When a final judgment that orders a timesharing schedule fails to make findings regarding the best interest of a child, it may be reversed. This was an issue in the case Tucker v. Adams, 5D2025-0937 (Fla. 5th DCA October 3, 2025).

The father in this paternity case appealed a final judgment, arguing it lacked evidentiary support, awarded remedies not sought by the mother, and failed to make required findings. The father failed to provide a transcript of the trial proceedings, so as to his first argument, the appellate court declined to disturb the judgment. Regarding the father’s second argument, the appellate court noted the parties entered a pretrial stipulation in which they both requested that the court decide timesharing and child support, so this argument was waived.

However, as to the third argument about the lack of findings, the appellate court found merit. The court held:

Unless the parties agree to a timesharing schedule, the court must evaluate all the statutory best interest factors and make specific written findings of fact. § 61.13(2)(c)1., Fla. Stat. (2024). Here, the court erred by creating a timesharing schedule without making any reference to the best interest factors.

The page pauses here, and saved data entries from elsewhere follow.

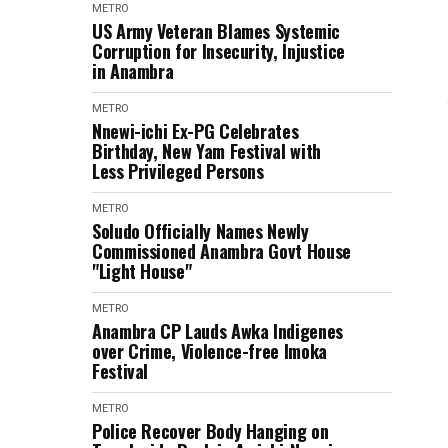
METRO
US Army Veteran Blames Systemic
Corruption for Insecurity, Injustice
in Anambra
METRO
Nnewi-ichi Ex-PG Celebrates
Birthday, New Yam Festival with
Less Privileged Persons
METRO
Soludo Officially Names Newly
Commissioned Anambra Govt House
"Light House"
METRO
Anambra CP Lauds Awka Indigenes
over Crime, Violence-free Imoka
Festival
METRO
Police Recover Body Hanging on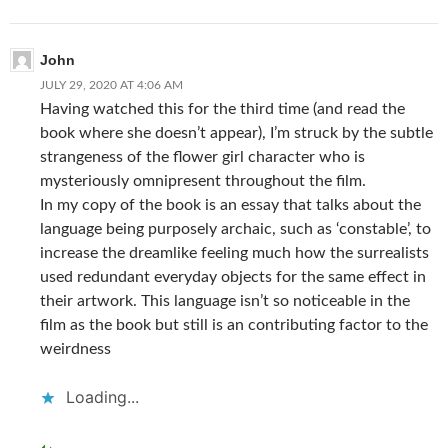
John
JULY 29, 2020 AT 4:06 AM
Having watched this for the third time (and read the
book where she doesn’t appear), I’m struck by the subtle
strangeness of the flower girl character who is
mysteriously omnipresent throughout the film.
In my copy of the book is an essay that talks about the
language being purposely archaic, such as ‘constable’, to
increase the dreamlike feeling much how the surrealists
used redundant everyday objects for the same effect in
their artwork. This language isn’t so noticeable in the
film as the book but still is an contributing factor to the
weirdness
Loading...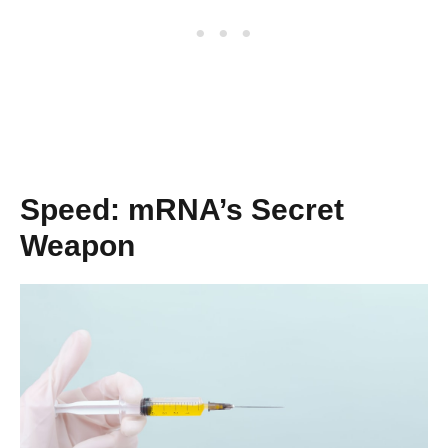
Speed: mRNA’s Secret
Weapon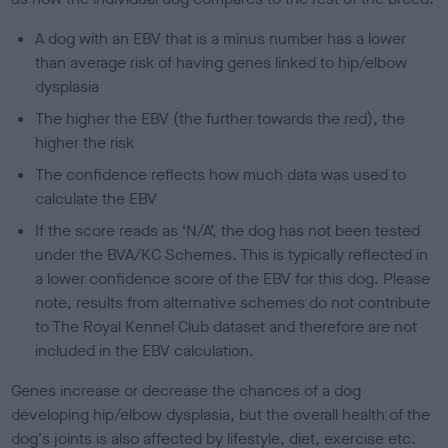
A dog with an EBV that is a minus number has a lower
than average risk of having genes linked to hip/elbow
dysplasia
The higher the EBV (the further towards the red), the
higher the risk
The confidence reflects how much data was used to
calculate the EBV
If the score reads as ‘N/A’, the dog has not been tested
under the BVA/KC Schemes. This is typically reflected in
a lower confidence score of the EBV for this dog. Please
note, results from alternative schemes do not contribute
to The Royal Kennel Club dataset and therefore are not
included in the EBV calculation.
Genes increase or decrease the chances of a dog
developing hip/elbow dysplasia, but the overall health of the
dog's joints is also affected by lifestyle, diet, exercise etc.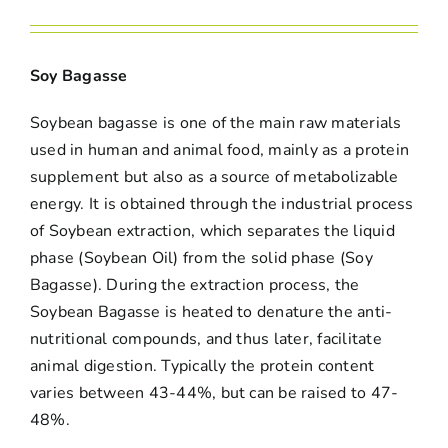
Soy Bagasse
Soybean bagasse is one of the main raw materials
used in human and animal food, mainly as a protein
supplement but also as a source of metabolizable
energy. It is obtained through the industrial process
of Soybean extraction, which separates the liquid
phase (Soybean Oil) from the solid phase (Soy
Bagasse). During the extraction process, the
Soybean Bagasse is heated to denature the anti-
nutritional compounds, and thus later, facilitate
animal digestion. Typically the protein content
varies between 43-44%, but can be raised to 47-
48%.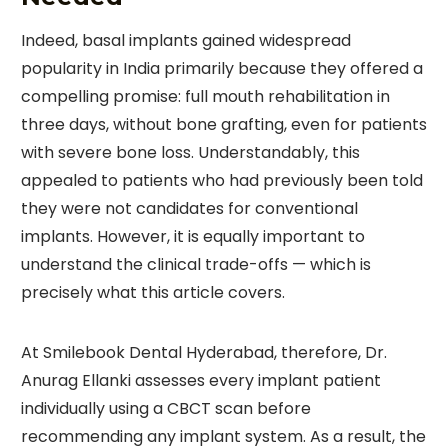
Indeed, basal implants gained widespread
popularity in India primarily because they offered a
compelling promise: full mouth rehabilitation in
three days, without bone grafting, even for patients
with severe bone loss. Understandably, this
appealed to patients who had previously been told
they were not candidates for conventional
implants. However, it is equally important to
understand the clinical trade-offs — which is
precisely what this article covers.
At Smilebook Dental Hyderabad, therefore, Dr.
Anurag Ellanki assesses every implant patient
individually using a CBCT scan before
recommending any implant system. As a result, the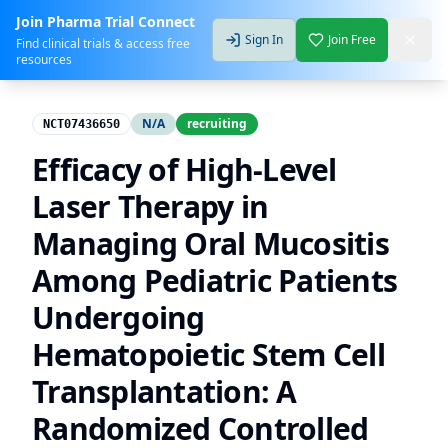
Join Pharma Trial Connect
Sign In
Join Free
Find clinical trials & access free
resources
N/A
recruiting
NCT07436650
Efficacy of High-Level
Laser Therapy in
Managing Oral Mucositis
Among Pediatric Patients
Undergoing
Hematopoietic Stem Cell
Transplantation: A
Randomized Controlled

In addition, when setting child support, a court must calculate the parties’ net incomes under section 61.30 and include those findings in the judgment. Keck, 414 So. 3d at 398 (quoting Hindle v. Fuith, 33 So. 3d 782, 786 (Fla. 5th DCA 2010)). The court did not do so here, nor did it approve a child support guidelines worksheet. See id. (explaining that a judgment must indicate that the court approved a worksheet in the record).